Sunday, July 15, 2007

The Harry Potter Generation

One of the aspects of the Harry Potter phenomenon that has always struck me is that unlike any series of books or movies that I can think of, a certain generation of kids have grown up with this world and these characters, who have grown in something resembling real time, or at least real time in terms of each book representing a year in their lives. It is a remarkable accomplishment that nears its endgame on the written page, though one imagines that the world of Hogwarts has become the sort of instant classic that will endure for many generations.


In today's Boston Globe Matt Aucoin, a senior at Medfield High School in the suburbs of Boston, writes about "Growing Up With Harry."

The Potter books were more than entertainment; they formed an independent universe, peopled with characters to care for and worry about. In fact, Harry Potter has proven a much-needed constant in the lives of countless kids. I always had friends in elementary school with whom I could discuss and debate all things Potter, but I have also witnessed how Rowling's characters can provide companionship for lonely preteens.

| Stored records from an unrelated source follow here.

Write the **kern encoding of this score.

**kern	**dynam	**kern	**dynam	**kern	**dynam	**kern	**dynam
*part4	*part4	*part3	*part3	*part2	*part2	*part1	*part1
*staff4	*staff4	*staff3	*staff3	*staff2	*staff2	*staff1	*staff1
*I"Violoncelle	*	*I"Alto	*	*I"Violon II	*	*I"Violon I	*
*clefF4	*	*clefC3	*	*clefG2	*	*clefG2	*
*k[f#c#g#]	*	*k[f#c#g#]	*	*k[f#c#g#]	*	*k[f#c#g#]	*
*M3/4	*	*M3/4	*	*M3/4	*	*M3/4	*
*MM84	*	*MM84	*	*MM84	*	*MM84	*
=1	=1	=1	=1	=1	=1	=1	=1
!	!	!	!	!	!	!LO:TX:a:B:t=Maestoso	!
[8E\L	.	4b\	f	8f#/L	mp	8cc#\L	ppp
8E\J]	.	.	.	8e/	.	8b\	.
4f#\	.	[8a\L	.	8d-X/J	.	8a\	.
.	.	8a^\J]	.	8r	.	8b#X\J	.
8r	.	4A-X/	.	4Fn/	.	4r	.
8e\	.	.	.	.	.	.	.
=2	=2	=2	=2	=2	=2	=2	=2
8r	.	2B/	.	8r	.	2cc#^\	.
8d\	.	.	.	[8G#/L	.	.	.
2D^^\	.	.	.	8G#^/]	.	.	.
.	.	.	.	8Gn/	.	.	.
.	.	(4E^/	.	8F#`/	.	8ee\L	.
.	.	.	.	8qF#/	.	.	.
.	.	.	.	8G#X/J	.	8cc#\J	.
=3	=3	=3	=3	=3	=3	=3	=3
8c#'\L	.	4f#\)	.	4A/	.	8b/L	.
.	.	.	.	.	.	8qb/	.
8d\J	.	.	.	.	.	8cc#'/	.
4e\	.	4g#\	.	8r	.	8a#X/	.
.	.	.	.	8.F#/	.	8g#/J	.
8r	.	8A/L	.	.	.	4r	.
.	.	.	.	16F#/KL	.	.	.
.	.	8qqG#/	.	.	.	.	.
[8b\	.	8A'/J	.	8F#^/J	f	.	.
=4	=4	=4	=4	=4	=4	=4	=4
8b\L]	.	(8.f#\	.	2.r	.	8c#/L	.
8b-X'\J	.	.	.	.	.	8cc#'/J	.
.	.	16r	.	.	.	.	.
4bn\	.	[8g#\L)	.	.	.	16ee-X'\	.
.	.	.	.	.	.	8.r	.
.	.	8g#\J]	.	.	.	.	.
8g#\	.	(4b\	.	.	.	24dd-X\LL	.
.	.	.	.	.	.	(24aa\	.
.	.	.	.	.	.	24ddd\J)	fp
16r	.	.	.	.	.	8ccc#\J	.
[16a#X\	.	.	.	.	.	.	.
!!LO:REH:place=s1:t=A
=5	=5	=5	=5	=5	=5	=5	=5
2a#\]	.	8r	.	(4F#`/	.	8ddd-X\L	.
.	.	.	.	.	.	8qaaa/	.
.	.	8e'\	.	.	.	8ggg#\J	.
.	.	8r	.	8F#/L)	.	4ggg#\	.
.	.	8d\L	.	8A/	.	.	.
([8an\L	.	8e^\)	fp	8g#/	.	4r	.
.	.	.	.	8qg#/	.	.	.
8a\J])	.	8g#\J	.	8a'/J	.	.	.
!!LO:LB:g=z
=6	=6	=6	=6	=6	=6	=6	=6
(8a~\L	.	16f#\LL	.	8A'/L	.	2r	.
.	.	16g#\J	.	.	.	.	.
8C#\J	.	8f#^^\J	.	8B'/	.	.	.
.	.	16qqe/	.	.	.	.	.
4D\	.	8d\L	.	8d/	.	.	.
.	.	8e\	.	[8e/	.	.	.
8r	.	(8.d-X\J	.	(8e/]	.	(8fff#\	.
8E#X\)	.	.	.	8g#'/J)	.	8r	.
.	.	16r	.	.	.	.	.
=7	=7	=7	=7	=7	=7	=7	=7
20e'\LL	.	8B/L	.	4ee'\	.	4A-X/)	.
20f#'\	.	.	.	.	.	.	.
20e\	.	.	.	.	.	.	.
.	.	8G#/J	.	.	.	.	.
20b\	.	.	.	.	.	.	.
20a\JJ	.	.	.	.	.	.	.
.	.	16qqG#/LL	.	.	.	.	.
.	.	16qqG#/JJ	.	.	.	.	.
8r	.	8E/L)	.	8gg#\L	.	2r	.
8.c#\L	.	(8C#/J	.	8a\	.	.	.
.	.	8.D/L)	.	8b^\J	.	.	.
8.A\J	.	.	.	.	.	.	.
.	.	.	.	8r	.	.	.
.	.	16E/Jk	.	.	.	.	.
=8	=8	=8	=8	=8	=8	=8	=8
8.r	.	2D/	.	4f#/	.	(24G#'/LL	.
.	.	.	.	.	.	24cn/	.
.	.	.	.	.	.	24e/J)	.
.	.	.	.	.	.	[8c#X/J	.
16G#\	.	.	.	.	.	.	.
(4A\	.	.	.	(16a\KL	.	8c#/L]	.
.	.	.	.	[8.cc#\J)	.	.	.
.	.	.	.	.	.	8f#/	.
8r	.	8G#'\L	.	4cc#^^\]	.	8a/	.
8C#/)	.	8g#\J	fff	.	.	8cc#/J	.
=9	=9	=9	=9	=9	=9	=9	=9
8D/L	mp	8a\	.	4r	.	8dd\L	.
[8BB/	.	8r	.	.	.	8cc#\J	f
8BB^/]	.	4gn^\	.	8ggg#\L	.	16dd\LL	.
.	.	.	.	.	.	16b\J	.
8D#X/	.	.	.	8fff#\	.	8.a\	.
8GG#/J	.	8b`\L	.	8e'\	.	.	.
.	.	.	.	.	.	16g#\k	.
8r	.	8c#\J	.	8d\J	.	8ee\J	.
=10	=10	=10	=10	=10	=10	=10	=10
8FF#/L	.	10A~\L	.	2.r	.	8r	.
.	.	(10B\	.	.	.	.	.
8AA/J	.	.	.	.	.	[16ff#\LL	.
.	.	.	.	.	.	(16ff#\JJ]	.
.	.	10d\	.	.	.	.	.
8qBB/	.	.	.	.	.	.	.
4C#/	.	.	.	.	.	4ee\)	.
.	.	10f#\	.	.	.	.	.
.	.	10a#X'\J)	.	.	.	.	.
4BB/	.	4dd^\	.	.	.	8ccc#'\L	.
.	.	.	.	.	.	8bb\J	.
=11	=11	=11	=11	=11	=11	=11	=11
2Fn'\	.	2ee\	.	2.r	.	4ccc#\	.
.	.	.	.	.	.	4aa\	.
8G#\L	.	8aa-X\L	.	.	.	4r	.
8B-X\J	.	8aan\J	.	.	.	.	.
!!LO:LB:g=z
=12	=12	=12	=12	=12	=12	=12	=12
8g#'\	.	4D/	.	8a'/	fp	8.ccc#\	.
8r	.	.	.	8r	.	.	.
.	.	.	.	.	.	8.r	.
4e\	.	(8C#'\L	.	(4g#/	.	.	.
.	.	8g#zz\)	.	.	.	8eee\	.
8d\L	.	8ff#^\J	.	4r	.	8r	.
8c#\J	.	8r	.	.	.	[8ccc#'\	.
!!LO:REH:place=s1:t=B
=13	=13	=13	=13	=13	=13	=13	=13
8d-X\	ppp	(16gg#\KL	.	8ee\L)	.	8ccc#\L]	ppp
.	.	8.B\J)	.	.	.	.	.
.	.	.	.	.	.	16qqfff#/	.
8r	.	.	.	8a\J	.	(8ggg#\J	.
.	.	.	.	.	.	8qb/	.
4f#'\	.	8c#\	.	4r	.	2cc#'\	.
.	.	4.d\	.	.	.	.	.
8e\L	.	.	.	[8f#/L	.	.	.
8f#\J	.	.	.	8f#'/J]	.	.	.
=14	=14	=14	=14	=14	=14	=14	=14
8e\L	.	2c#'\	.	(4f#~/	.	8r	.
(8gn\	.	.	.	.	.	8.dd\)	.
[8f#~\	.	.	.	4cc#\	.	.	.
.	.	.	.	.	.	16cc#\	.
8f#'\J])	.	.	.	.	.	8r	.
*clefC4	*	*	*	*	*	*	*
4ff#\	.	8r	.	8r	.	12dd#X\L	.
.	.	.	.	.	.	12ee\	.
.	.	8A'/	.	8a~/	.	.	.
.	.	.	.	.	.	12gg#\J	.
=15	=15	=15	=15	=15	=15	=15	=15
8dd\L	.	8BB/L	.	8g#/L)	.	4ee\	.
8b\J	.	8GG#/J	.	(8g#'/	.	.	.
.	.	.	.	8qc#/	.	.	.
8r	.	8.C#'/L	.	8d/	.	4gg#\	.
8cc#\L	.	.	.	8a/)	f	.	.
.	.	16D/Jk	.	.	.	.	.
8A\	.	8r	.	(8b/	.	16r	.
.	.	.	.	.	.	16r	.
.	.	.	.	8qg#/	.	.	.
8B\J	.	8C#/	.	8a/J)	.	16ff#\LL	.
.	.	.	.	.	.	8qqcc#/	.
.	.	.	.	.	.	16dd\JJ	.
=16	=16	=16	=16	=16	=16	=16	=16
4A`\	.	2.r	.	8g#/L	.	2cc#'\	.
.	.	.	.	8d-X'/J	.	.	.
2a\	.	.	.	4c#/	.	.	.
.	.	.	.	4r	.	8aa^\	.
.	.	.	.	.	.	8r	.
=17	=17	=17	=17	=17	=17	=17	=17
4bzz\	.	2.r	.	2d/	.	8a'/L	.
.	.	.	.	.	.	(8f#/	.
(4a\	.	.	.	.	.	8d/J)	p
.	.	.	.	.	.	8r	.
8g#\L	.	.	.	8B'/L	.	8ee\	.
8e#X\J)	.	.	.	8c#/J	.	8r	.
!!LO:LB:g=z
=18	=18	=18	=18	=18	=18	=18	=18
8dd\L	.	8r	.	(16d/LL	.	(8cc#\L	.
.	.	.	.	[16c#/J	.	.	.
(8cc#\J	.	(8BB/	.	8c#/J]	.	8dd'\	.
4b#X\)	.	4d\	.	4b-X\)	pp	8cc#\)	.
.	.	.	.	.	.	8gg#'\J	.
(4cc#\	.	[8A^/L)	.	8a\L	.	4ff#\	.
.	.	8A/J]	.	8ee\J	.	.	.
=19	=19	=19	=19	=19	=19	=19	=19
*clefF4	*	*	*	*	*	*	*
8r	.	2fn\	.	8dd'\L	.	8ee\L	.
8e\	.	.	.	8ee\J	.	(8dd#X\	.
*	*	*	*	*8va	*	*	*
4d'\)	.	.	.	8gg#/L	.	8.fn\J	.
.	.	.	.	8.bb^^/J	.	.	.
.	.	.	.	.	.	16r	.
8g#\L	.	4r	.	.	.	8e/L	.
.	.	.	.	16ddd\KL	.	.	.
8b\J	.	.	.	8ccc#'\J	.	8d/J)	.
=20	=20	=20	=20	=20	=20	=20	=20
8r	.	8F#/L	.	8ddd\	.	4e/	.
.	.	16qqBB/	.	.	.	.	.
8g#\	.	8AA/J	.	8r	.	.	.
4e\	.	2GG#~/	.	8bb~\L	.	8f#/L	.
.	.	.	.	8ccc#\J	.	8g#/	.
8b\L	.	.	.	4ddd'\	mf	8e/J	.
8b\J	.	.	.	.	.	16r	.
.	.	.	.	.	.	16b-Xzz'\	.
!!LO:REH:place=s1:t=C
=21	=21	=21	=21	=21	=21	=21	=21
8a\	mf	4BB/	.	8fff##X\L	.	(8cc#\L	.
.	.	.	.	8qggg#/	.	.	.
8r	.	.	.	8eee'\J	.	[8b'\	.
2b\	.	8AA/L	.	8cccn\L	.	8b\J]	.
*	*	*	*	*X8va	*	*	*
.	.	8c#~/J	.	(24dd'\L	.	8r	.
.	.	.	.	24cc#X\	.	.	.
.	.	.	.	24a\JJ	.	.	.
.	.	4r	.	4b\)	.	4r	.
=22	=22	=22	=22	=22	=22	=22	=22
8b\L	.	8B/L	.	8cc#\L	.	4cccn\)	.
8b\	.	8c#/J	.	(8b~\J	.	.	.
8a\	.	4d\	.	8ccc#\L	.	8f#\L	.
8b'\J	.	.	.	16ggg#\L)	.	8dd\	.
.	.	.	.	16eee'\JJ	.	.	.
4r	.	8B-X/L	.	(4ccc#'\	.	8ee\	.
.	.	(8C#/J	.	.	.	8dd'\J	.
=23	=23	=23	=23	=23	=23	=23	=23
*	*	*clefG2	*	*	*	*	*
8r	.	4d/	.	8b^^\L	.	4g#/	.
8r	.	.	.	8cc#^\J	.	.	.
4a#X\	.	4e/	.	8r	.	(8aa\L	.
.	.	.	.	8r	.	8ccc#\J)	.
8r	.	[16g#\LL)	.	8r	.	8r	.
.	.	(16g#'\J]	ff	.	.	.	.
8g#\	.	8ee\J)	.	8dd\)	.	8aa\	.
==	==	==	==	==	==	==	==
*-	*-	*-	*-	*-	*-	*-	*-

I've always had the sense that Harry & Co. are going about their lives at the same time as we are, in a different plane at once unimaginably distant and accessible with the touch of a page. The time that elapses painfully between each new book is not merely however long it takes for Rowling to sculpt the next installment. These characters are living beings, and the agony of waiting is wondering what's happening to them now.

I'll admit to not yet reading the books -- that will be a project as soon as there is a box set -- but I am interested to know what happens to Harry and to his world and will not be avoiding spoilers in the hours, and likely minutes, after the book is released. I do, however, love the movies (and found the latest installment to be the darkest yet and, as Ron Weasley might say, "brilliant!") and wish that I had caught the zeitgeist of the books earlier. But the first ones were clearly aimed at children, and I was already too far behind once the series gained traction.


At least three times I have been in Ireland or the UK for releases of the books and so I feel that I've seen some of the phenomenon first-hand. I especially was able to get a sense of the way the founding generation of Harry Potter fans, as it were, experienced the Potter phenomenon. I was leading a group of high school kids to do various peace-oriented community work in Northern Ireland in 2000. The youngest were 14 and several were deeply immersed in the Harry Potter series. The newest book (the third, I believe) was on its way and these students were among the first in line at a bookshop in Cork. They read the books greedily within a day or so.


Aucoin continues:

I did not love Harry Potter the way I enjoyed other more transitory childhood pleasures. I loved Harry Potter the way I love literary masters like Shakespeare. Have my tastes shifted as I have matured? Absolutely. But this does not lessen the worth of my 10-year-old passion by one iota. Nor does it make me any less excited to wait in line with the rest when the seventh book is finally let loose to the world.

Today those young teens are college students, and I can imagine them feeling wistful as the last book finds its way to bookstores and almost assuredly into their hands. They have experienced this series in a more personal way than any generation of readers have experienced a literary world. I feel wistful for them too. But I also envy these Muggles who have grown from childhood to adulthood along with their heroes Harry and Ron and Hermione.